There are various forms of arthritis, and different parts of the body can be affected, including the large joints of the knees, hips or shoulders, to the smaller joints in the fingers or toes. What research shows is that no matter what type of arthritis a person has, or the affected part of the body, massage can benefit in most cases. In order to achieve the optimum results from a massage session, different massage techniques may be better suited to different forms of arthritis. Popular techniques, such as Swedish massage, may be used for some of the most common forms of arthritis, including osteoarthritis, rheumatoid arthritis and ankylosing sondylitis. Moderate pressure therapies are believed to have the most effective results, as they can better manipulate the nerves under the skin that cause pain signals to the brain.
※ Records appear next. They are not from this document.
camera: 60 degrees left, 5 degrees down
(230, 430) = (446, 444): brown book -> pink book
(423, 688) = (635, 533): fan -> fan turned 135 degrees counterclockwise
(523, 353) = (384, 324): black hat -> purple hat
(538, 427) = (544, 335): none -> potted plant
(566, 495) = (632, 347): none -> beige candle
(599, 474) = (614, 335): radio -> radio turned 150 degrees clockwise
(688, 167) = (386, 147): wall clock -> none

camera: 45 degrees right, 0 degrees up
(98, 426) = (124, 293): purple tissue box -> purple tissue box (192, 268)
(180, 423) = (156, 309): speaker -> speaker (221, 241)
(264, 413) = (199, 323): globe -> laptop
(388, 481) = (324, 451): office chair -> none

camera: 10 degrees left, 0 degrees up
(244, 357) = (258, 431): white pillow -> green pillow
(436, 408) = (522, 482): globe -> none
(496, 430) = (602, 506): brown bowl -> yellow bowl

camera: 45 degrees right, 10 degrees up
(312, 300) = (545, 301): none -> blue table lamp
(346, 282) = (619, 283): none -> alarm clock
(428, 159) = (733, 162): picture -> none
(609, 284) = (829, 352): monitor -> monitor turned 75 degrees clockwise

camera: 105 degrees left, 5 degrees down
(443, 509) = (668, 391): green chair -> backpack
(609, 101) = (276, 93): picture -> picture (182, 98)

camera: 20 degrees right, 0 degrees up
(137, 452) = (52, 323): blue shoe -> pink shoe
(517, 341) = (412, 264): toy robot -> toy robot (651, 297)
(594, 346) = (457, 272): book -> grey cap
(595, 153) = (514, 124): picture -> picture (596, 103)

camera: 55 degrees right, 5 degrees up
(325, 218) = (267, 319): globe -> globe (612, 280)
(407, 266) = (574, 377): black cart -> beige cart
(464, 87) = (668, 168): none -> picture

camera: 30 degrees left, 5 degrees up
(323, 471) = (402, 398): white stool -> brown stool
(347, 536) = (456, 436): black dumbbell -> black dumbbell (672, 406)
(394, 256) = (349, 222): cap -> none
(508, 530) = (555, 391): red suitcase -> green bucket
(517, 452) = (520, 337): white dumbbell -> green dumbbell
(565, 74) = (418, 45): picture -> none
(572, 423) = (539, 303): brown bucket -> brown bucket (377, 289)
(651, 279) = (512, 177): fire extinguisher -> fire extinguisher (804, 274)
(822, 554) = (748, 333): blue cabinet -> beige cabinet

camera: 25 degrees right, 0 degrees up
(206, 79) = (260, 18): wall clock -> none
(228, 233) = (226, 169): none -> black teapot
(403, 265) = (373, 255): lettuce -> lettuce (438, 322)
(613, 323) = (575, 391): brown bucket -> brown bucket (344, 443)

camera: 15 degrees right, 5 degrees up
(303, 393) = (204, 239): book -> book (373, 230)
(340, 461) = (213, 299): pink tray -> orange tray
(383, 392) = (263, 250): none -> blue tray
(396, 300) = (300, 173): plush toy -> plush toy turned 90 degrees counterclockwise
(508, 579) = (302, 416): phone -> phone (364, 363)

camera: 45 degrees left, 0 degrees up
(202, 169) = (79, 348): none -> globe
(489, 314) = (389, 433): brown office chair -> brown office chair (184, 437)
In many cases, massage sessions don’t need to last that long in order to benefit arthritis sufferers. Research has proven that just 15-minute daily sessions helped patients who suffered from arthritis of the hands and wrists.
It’s not just reduction of pain where massage can help those suffering from arthritis. Regular massage sessions can also reduce the level of stress hormones in the body, which can improve a person’s mood and feelings of anxiety or depression, which may be elevated in those suffering from painful conditions, like arthritis.
Other hormones associated with increased inflammatory response are also believed to be lowered, according to studies looking at the effects of massage on arthritis patients.
Improved sleep has also been reported as a benefit of massage, which may be useful to those who are affected by pain during the night. Over a period of time, massage can also boost immune function, which can enable the body to recover and heal following a flare up, and may reduce the severity of symptoms in the long term.
To get the best results from a massage, an arthritis patient should work with their doctor, and use the therapy in conjunction with any existing treatment.